The AFTRA Plan has a certified green zone status as of November 30, 2017. The zone status is based on information that we received from the plan and is certified by the plan’s actuary. Among other factors, plans in the red zone are generally less than 65% funded; plans in the orange zone are both a) less than 80% funded and b) have an accumulated/expected funding deficiency in any of the next six plan years, net of any amortization extensions; plans in the yellow zone meet either one of the criteria mentioned in the orange zone; and plans in the green zone are at least 80% funded. A financial improvement plan or a rehabilitation plan is neither pending nor has one been implemented for the AFTRA Plan.
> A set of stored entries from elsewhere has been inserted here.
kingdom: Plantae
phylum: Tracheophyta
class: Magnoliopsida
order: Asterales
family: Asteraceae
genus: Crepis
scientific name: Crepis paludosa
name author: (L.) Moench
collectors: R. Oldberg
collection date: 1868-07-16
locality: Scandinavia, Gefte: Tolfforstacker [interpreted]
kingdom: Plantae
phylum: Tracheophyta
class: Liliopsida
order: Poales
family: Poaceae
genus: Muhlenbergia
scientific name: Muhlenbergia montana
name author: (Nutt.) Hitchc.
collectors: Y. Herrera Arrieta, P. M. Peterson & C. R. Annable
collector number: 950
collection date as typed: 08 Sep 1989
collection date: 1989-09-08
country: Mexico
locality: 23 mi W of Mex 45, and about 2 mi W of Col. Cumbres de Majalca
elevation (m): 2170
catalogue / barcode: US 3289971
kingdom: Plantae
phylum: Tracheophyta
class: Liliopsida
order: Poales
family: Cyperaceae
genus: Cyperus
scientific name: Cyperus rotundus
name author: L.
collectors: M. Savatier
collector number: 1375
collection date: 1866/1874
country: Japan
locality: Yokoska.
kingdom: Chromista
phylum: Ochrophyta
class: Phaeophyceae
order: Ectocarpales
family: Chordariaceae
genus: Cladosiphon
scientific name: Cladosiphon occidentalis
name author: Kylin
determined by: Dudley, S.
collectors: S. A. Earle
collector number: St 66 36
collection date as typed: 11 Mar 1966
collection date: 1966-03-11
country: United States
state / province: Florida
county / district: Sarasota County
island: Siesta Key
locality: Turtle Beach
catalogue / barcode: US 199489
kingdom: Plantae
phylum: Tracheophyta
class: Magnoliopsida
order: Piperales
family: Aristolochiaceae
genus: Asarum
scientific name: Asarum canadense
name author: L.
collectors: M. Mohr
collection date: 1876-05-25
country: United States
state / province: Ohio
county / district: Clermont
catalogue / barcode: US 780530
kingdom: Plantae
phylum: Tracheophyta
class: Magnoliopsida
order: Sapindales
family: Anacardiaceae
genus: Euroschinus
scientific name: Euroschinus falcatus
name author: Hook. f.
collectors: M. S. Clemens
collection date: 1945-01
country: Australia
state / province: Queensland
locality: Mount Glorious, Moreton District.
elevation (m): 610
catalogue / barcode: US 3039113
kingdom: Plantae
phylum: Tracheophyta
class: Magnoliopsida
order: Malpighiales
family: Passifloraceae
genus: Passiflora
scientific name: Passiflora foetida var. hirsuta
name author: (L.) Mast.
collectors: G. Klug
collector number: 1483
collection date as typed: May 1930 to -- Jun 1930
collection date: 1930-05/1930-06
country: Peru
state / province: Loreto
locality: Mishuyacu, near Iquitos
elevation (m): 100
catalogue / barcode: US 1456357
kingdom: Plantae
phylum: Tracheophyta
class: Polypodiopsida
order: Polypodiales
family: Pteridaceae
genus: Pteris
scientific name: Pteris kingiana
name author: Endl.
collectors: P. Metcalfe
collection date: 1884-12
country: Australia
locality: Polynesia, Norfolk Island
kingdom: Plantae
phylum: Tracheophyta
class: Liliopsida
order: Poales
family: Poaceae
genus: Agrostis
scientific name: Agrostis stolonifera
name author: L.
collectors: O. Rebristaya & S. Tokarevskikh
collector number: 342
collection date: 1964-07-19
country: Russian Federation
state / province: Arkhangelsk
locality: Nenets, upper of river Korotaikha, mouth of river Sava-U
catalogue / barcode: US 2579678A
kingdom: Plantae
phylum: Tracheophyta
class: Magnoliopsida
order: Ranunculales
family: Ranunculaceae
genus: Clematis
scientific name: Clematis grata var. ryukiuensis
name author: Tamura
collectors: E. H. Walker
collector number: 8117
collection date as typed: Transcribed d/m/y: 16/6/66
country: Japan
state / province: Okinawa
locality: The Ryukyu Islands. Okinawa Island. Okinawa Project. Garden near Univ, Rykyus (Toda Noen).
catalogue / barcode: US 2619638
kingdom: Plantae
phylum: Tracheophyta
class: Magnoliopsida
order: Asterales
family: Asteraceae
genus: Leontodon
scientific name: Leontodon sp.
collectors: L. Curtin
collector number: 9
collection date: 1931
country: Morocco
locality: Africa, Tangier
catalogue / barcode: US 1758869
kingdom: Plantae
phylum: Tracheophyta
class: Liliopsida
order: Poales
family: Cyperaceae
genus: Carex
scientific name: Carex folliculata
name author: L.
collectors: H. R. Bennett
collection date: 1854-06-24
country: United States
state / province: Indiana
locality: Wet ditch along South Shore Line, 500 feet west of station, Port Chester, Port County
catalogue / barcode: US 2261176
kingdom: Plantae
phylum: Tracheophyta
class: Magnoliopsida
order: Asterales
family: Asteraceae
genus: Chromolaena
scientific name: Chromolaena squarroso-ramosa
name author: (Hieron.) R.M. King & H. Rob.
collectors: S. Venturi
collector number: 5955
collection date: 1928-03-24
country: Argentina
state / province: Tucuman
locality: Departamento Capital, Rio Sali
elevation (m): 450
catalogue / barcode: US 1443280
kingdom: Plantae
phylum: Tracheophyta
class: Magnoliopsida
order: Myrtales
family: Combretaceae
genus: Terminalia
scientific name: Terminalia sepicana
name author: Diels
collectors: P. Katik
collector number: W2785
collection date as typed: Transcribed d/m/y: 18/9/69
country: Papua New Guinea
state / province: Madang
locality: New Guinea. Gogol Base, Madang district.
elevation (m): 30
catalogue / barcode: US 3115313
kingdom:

We make all required contributions to the AFTRA plan as determined under the respective CBAs. We contributed $2.4 million in 2018, $2.4 million in 2017 and $1.8 million in 2016. Our contribution to the AFTRA Retirement Plan represented less than 5% of total contributions to the plan. This calculation is based on the plan financial statements issued for the period ending November 30, 2017.

Expiration dates of the CBAs in place range from January 28, 2019 to December 5, 2019. The AFTRA Plan has elected to utilize special amortization provisions provided under the Preservation of Access to Care for Medicare Beneficiaries and Pension Relief Act of 2010.

We incurred no expenses for multi-employer withdrawal liabilities for the years ended December 31, 2018 and 2017.